The showcase POC. A project launched to impress the board or reassure investors. The demo works on a hand-cleaned dataset. Nobody planned for integration with existing systems, access management, or maintenance. The pilot "succeeds," then dies of neglect.
The technology-first POC. The IT team picks the tool before defining the need. They test GPT-4, then Claude, then an open-source alternative, compare benchmarks, fine-tune prompts. Six months later, the business side still hasn't been involved, and the project solves no real pain point.
The ownerless POC. The project is championed by a lone enthusiast. When that person changes roles, goes on vacation, or loses steam, the pilot stops. There's no recurring budget, no dedicated team, no path to production.
McKinsey, in its State of AI 2025, confirms the diagnosis: 88% of companies use AI, but only 23% have managed to deploy agentic AI systems at organizational scale. The gap between "we use ChatGPT" and "AI is transforming our operations" is a chasm.

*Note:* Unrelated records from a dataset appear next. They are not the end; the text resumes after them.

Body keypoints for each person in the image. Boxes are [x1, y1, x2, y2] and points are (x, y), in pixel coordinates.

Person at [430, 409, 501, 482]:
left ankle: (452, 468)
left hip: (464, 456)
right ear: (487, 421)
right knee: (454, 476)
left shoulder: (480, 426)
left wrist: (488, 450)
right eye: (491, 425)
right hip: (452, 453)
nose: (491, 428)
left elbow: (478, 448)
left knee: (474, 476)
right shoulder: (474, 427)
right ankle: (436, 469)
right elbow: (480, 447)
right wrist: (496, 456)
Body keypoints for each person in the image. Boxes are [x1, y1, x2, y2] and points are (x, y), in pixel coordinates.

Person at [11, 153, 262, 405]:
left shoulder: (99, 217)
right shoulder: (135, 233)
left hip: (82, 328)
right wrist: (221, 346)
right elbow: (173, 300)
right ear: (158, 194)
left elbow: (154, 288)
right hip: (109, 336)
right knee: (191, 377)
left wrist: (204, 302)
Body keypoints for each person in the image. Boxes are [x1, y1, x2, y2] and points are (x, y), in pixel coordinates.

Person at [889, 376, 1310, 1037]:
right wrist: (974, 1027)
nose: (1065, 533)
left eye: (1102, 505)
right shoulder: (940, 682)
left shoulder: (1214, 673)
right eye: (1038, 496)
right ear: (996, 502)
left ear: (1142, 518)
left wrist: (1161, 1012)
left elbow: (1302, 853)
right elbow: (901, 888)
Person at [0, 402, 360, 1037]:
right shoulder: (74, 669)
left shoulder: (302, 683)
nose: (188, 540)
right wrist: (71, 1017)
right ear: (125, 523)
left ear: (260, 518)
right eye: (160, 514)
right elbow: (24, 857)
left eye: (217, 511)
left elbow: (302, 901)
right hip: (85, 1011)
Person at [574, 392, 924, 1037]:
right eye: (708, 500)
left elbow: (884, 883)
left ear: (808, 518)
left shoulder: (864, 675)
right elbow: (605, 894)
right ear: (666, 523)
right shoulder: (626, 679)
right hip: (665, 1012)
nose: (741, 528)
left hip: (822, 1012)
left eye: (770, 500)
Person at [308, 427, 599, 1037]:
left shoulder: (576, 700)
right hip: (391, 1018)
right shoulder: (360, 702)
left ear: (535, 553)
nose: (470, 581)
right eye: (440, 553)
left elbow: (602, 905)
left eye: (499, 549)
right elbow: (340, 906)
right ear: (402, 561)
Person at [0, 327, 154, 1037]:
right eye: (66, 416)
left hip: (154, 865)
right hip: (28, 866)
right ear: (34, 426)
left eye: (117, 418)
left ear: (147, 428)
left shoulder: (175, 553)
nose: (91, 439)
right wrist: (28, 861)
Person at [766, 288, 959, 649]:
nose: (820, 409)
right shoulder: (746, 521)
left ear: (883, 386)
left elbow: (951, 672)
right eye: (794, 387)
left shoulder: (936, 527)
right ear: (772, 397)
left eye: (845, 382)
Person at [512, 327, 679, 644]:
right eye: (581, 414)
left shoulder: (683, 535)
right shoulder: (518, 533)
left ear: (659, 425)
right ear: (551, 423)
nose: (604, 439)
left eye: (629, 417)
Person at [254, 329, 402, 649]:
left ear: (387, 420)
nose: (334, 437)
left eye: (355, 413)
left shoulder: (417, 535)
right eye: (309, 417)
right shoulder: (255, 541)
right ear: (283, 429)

The ones who succeed do exactly the opposite
Allianz Partners took a radical approach in late 2025: rather than launching yet another pilot, the insurer deployed autonomous automation straight into production across its UK and DACH markets. Claims processing went from 29 days to 3.5 days. The company projects $330 million in annual savings by 2027.
Their approach isn't magic. It rests on a simple principle: start with the most painful business problem, not the most exciting technology. Claims processing was expensive, slow, and generating customer dissatisfaction. The use case was crystal clear, the ROI calculable before a single day of development.

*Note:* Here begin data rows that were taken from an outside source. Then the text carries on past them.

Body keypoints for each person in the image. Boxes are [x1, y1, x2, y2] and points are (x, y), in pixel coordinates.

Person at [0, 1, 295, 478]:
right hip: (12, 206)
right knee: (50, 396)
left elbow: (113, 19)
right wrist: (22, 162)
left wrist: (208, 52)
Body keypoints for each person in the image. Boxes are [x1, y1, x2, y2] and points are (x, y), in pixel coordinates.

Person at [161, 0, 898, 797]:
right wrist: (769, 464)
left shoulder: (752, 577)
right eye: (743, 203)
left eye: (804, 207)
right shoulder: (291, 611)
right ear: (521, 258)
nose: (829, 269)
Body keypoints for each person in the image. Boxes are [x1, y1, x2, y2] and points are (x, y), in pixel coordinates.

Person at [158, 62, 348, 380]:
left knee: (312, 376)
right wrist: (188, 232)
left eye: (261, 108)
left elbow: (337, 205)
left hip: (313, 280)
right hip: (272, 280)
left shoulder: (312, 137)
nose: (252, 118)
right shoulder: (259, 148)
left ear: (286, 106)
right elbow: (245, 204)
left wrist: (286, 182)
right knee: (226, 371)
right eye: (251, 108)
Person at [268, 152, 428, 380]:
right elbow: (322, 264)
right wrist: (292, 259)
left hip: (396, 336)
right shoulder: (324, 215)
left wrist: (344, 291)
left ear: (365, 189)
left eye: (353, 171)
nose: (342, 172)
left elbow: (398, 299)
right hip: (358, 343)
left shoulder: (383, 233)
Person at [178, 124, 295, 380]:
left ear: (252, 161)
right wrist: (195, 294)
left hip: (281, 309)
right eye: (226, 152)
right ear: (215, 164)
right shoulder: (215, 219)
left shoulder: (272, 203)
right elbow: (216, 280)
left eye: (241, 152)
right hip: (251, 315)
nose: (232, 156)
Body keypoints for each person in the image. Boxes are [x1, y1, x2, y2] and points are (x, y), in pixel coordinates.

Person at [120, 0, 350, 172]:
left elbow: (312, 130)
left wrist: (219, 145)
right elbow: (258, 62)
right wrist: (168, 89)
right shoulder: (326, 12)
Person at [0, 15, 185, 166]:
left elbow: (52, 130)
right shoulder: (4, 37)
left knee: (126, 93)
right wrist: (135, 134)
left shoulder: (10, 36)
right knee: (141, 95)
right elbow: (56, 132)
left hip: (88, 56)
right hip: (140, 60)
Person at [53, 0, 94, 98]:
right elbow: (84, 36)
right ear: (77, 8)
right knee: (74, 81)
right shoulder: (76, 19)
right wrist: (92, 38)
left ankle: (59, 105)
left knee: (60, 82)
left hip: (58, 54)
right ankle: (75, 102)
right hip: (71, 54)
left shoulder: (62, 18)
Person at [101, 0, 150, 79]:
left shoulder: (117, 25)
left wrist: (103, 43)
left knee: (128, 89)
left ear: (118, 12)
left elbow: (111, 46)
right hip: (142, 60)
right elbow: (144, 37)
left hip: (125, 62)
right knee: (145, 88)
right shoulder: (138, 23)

That's the dividing line between the 5% who succeed and the 95% who get stuck. The former don't ask "what can we do with AI?" They ask "which process costs us the most, and can AI compress it?" The distinction is decisive.
What this means for small and mid-sized businesses
58% of SMB leaders consider AI a matter of survival within three to five years. Yet fewer than half have adopted a formalized AI strategy. We're looking at collective cognitive dissonance: everyone knows it's important, nobody knows where to start, so they launch a pilot to feel like they're doing something.

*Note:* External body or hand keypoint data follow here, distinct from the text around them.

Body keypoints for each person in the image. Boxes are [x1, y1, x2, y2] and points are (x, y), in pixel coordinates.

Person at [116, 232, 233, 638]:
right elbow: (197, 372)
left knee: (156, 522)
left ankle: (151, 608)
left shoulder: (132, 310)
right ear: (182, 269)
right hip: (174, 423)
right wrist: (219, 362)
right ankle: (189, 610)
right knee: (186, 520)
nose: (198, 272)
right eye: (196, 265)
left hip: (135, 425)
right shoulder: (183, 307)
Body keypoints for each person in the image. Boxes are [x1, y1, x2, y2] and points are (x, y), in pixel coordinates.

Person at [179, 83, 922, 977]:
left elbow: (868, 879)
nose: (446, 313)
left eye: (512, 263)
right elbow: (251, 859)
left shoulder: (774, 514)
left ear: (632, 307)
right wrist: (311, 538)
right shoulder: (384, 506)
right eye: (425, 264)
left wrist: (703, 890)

Here's what actually works, observed across deployments that stick.
First, identify a repetitive, costly, and measurable process. The phone system, inbound lead qualification, invoice processing, appointment scheduling. Not "AI in service of innovation" — a concrete problem with a known cost.
Second, set a success criterion before you start. "Reduce processing time for X by 40%" or "free up Y hours per week for team Z." If you don't know what success looks like, you won't know you've failed either.
Third, budget for production from day one. The POC represents only 20 to 30% of the total cost. Integration, training, maintenance, monitoring — that's where the real game is played. A company that allocates 100% of its budget to the pilot has, by design, zero budget for what comes next.
Fourth, appoint a business owner, not just a technical one. AI that works in a company is driven by someone who understands the process it's transforming, not just someone who understands the APIs.
SMB AI deployments that follow this logic reach positive ROI in six to seven months on average, according to cross-referenced data from multiple consulting firms. That's not an outlandish timeline. But it requires you to stop treating AI as a subject of perpetual exploration.
The real risk isn't a failed pilot
The real risk is that the pilot becomes an end in itself. That it serves as an alibi to say "we're doing AI" without ever transforming anything. That the $200,000 spent by the manufacturing company at the beginning of this article gets multiplied a thousandfold across the economy with nothing to show for it.
42% of companies abandoned the majority of their AI initiatives in 2025 — up from 17% in 2024. The acceleration of abandonment is as rapid as the acceleration of adoption. This isn't a sign of maturity. It's a sign that many entered through the wrong door.
The question to ask isn't "should we be doing AI?" It's "are you ready to see it through, or are you funding a demo that nobody will ever deploy?"